## THE TASK
Please print exactly the lines from the line containing "line: (1751, 1045) -> (1542, 886), added" through the end of the data, no more, and keep pictures out of the copy.

[Layout difference data]
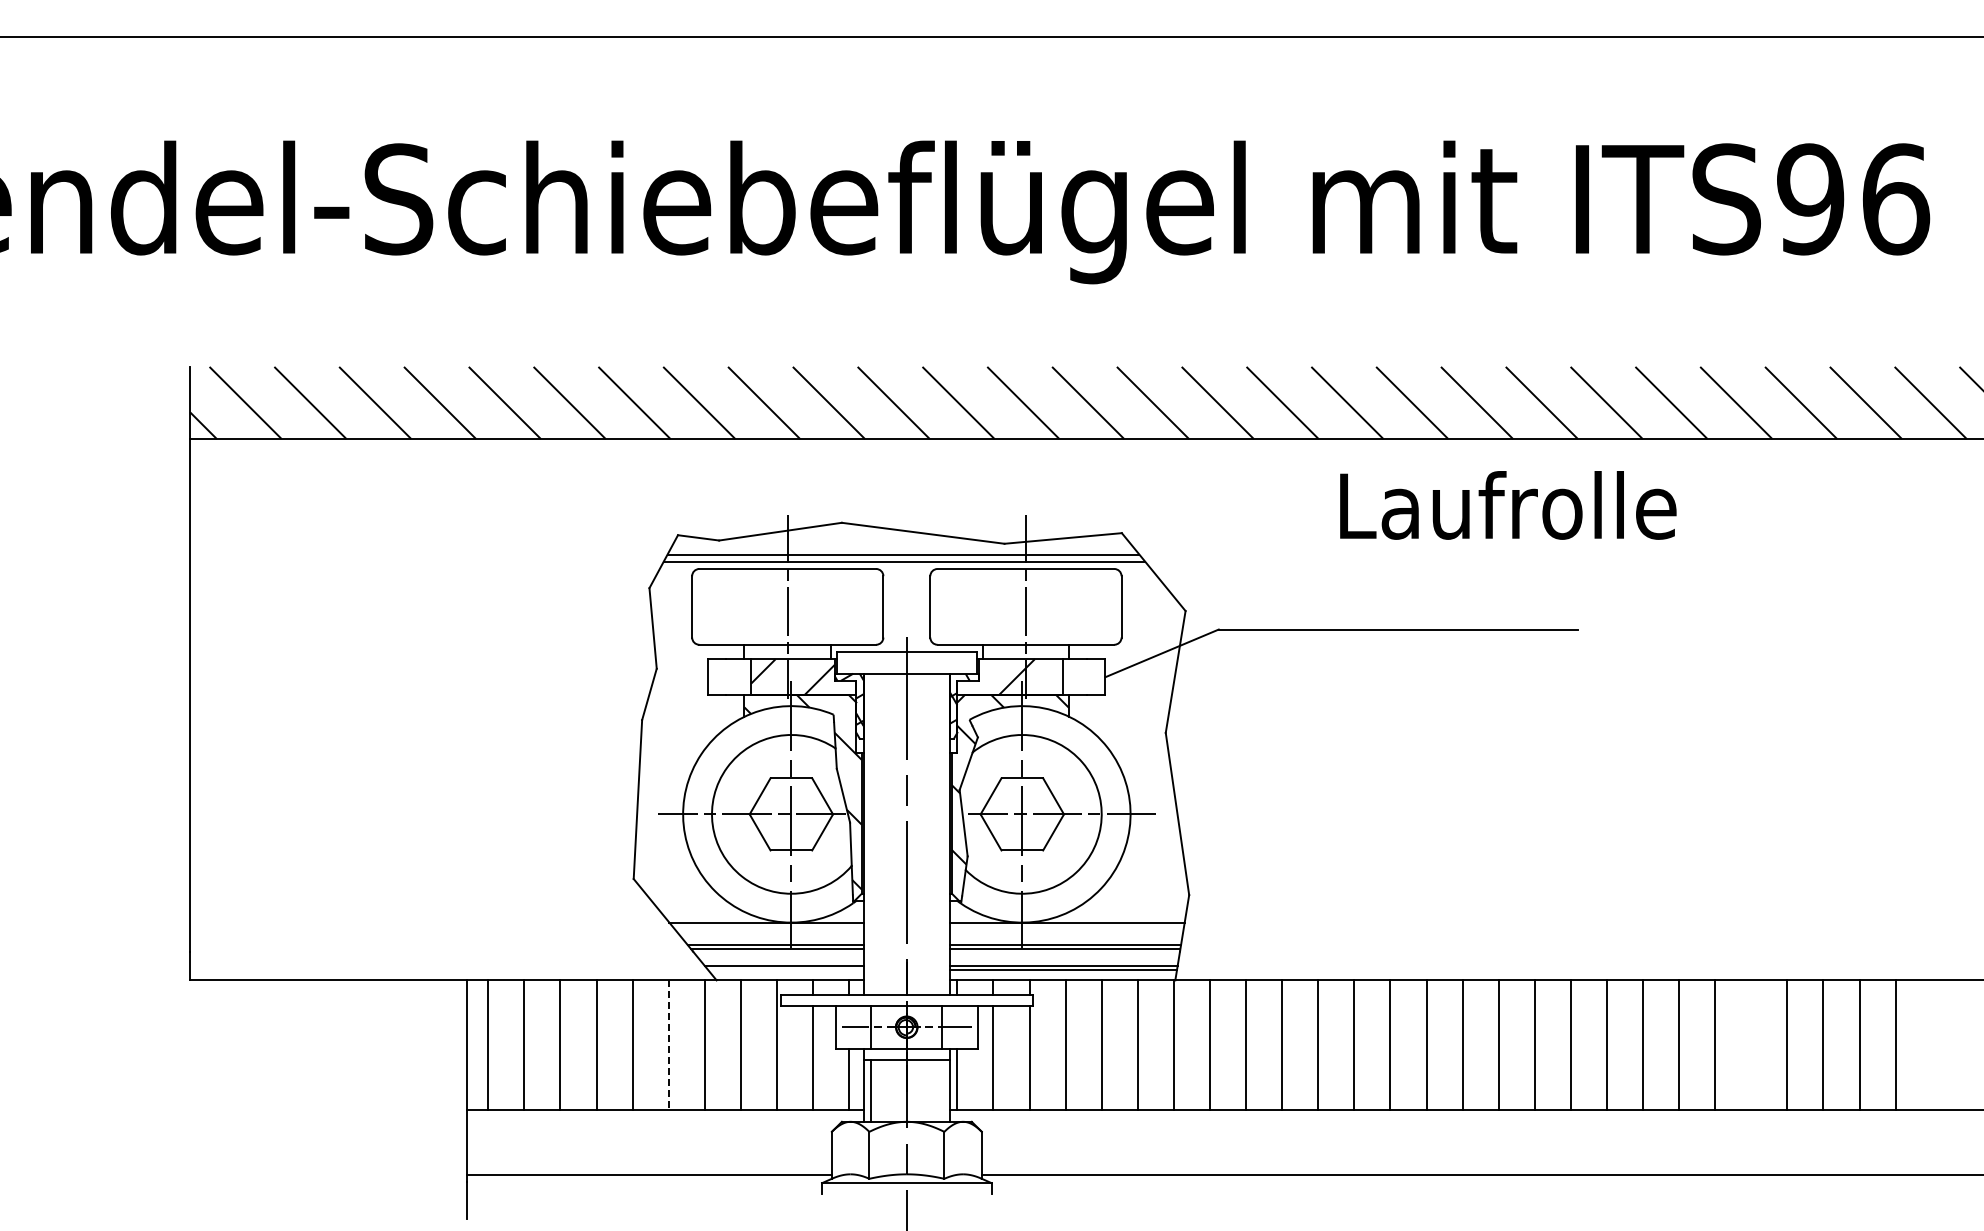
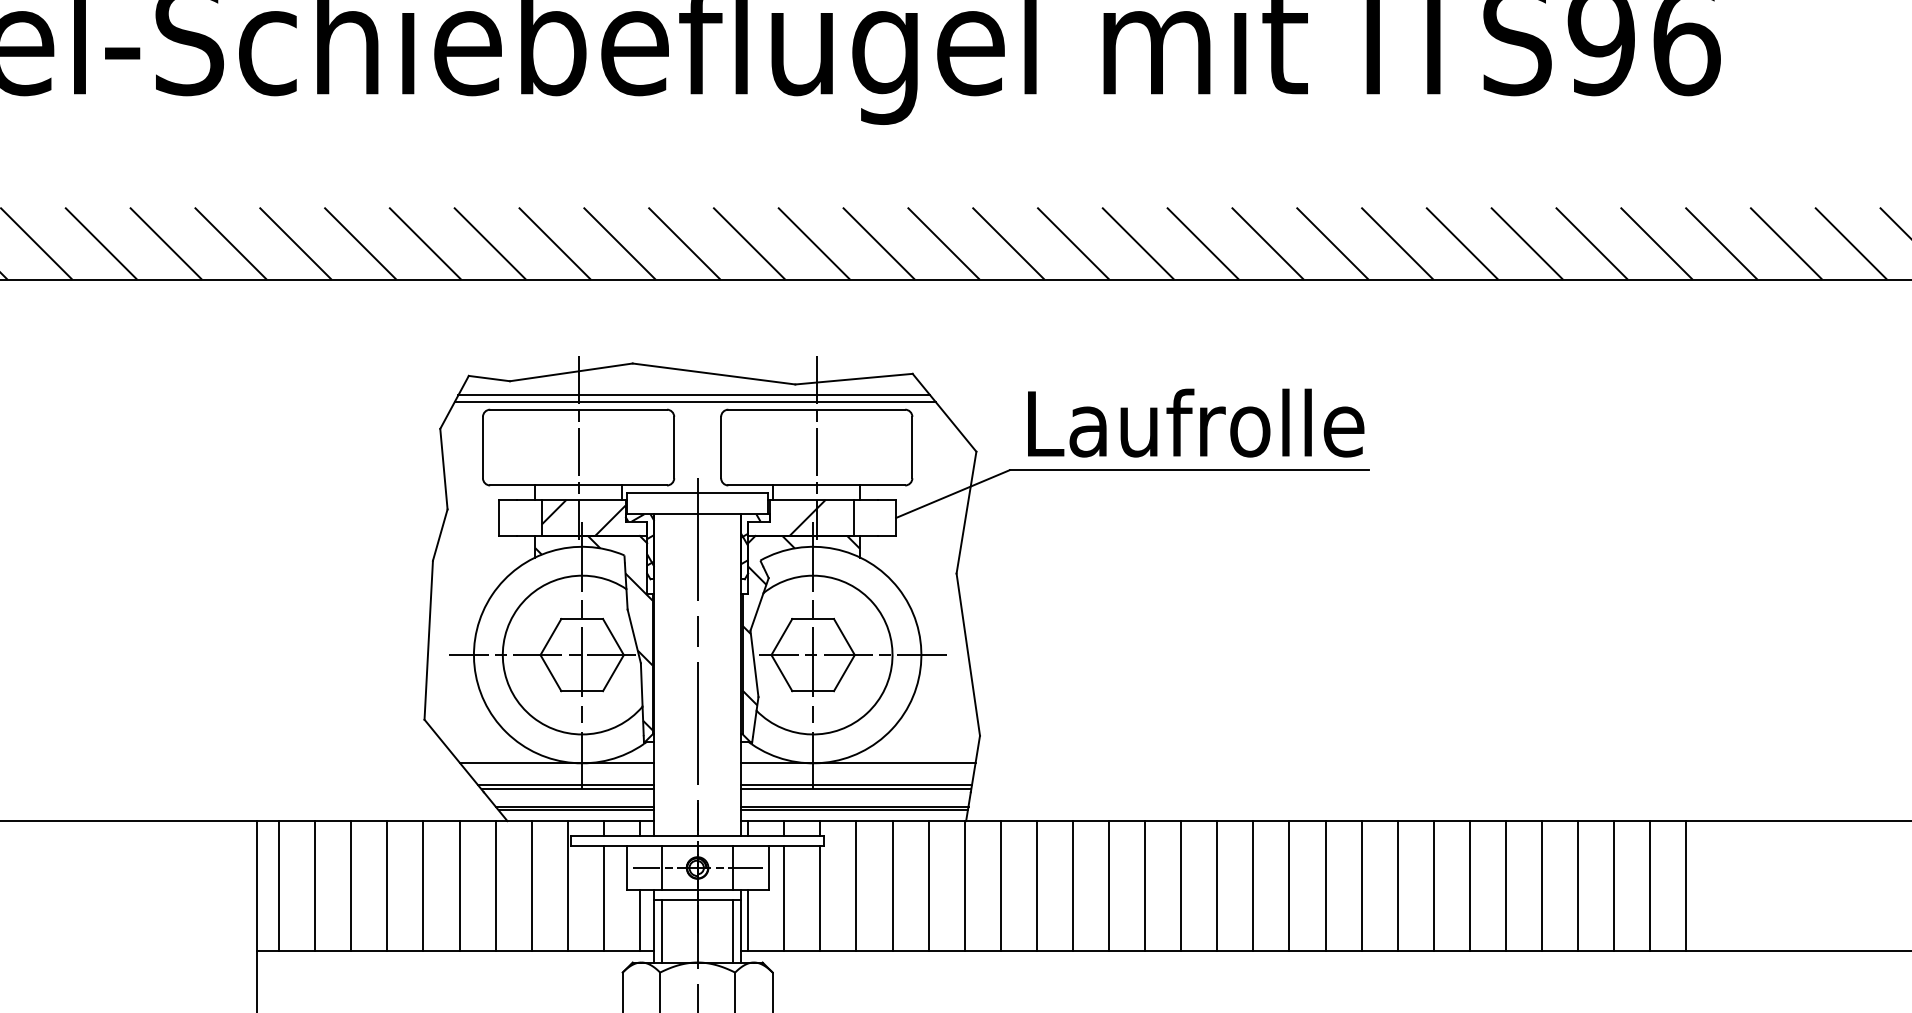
text: (1508, 505) -> (1196, 423), moved
line: (785, 969) -> (576, 810), added
line: (668, 1045) -> (459, 886), dashed -> solid
line: (1751, 1045) -> (1542, 886), added
line: (942, 1090) -> (733, 931), added

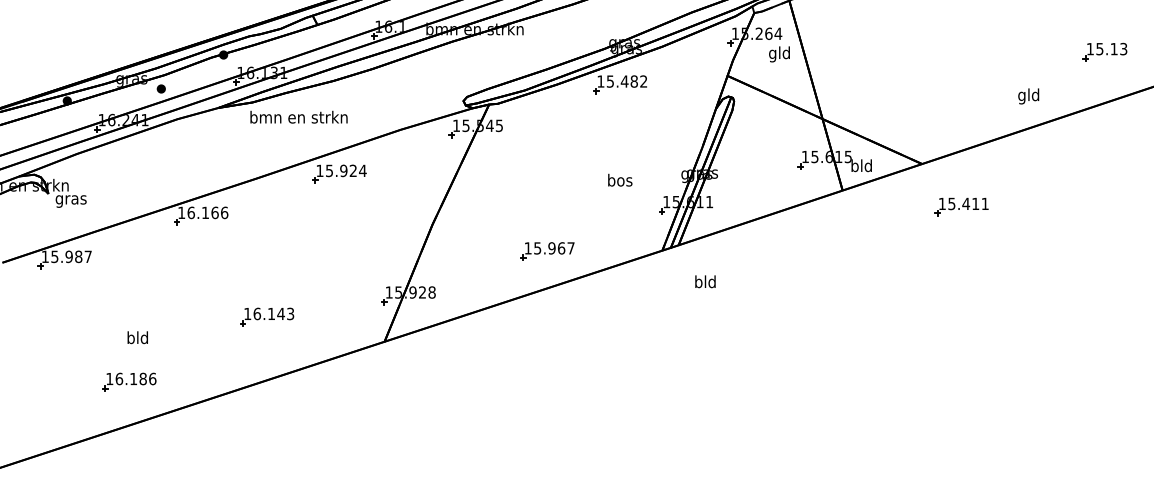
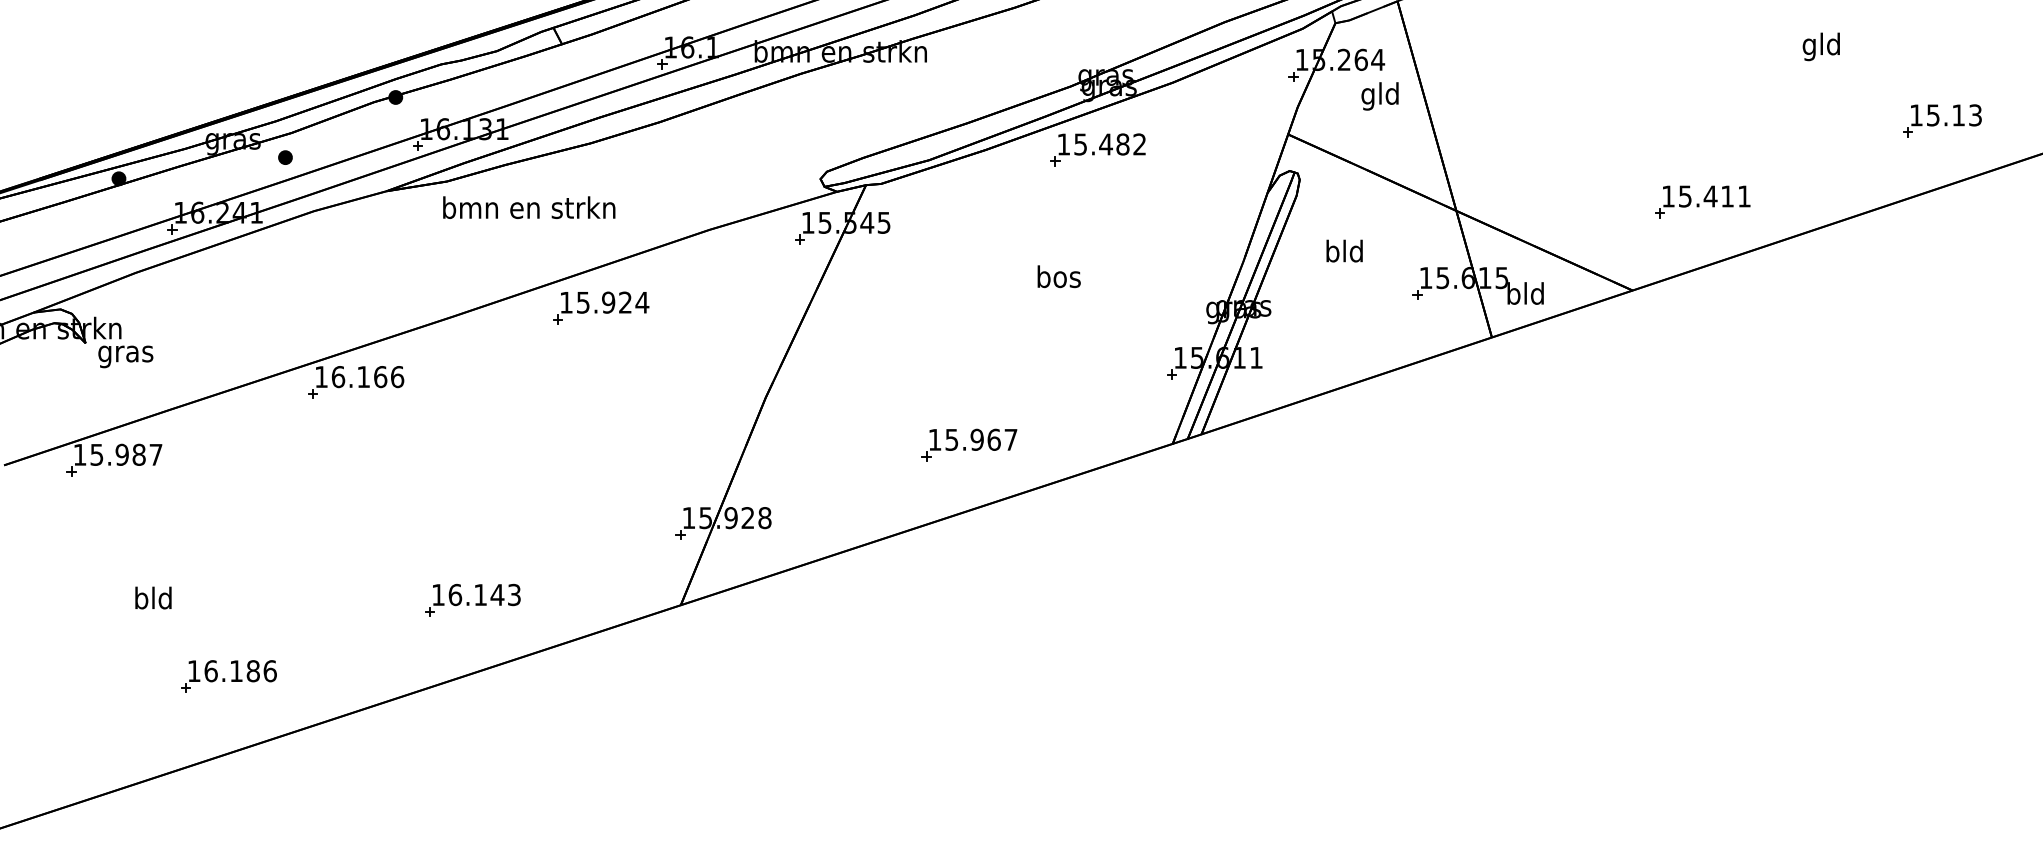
part: (1104, 51) -> (1941, 119), moved
text: (1028, 96) -> (1821, 46), moved
text: (620, 179) -> (1059, 275), moved
part: (961, 206) -> (1702, 201), moved
text: (705, 281) -> (1344, 250), moved
part: (267, 316) -> (473, 599), moved
text: (137, 337) -> (152, 597), moved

## OUTPUT FOR THIS EXERCISE
line: (1751, 1045) -> (1542, 886), added
line: (942, 1090) -> (733, 931), added

part: (1104, 51) -> (1941, 119), moved
text: (1028, 96) -> (1821, 46), moved
text: (620, 179) -> (1059, 275), moved
part: (961, 206) -> (1702, 201), moved
text: (705, 281) -> (1344, 250), moved
part: (267, 316) -> (473, 599), moved
text: (137, 337) -> (152, 597), moved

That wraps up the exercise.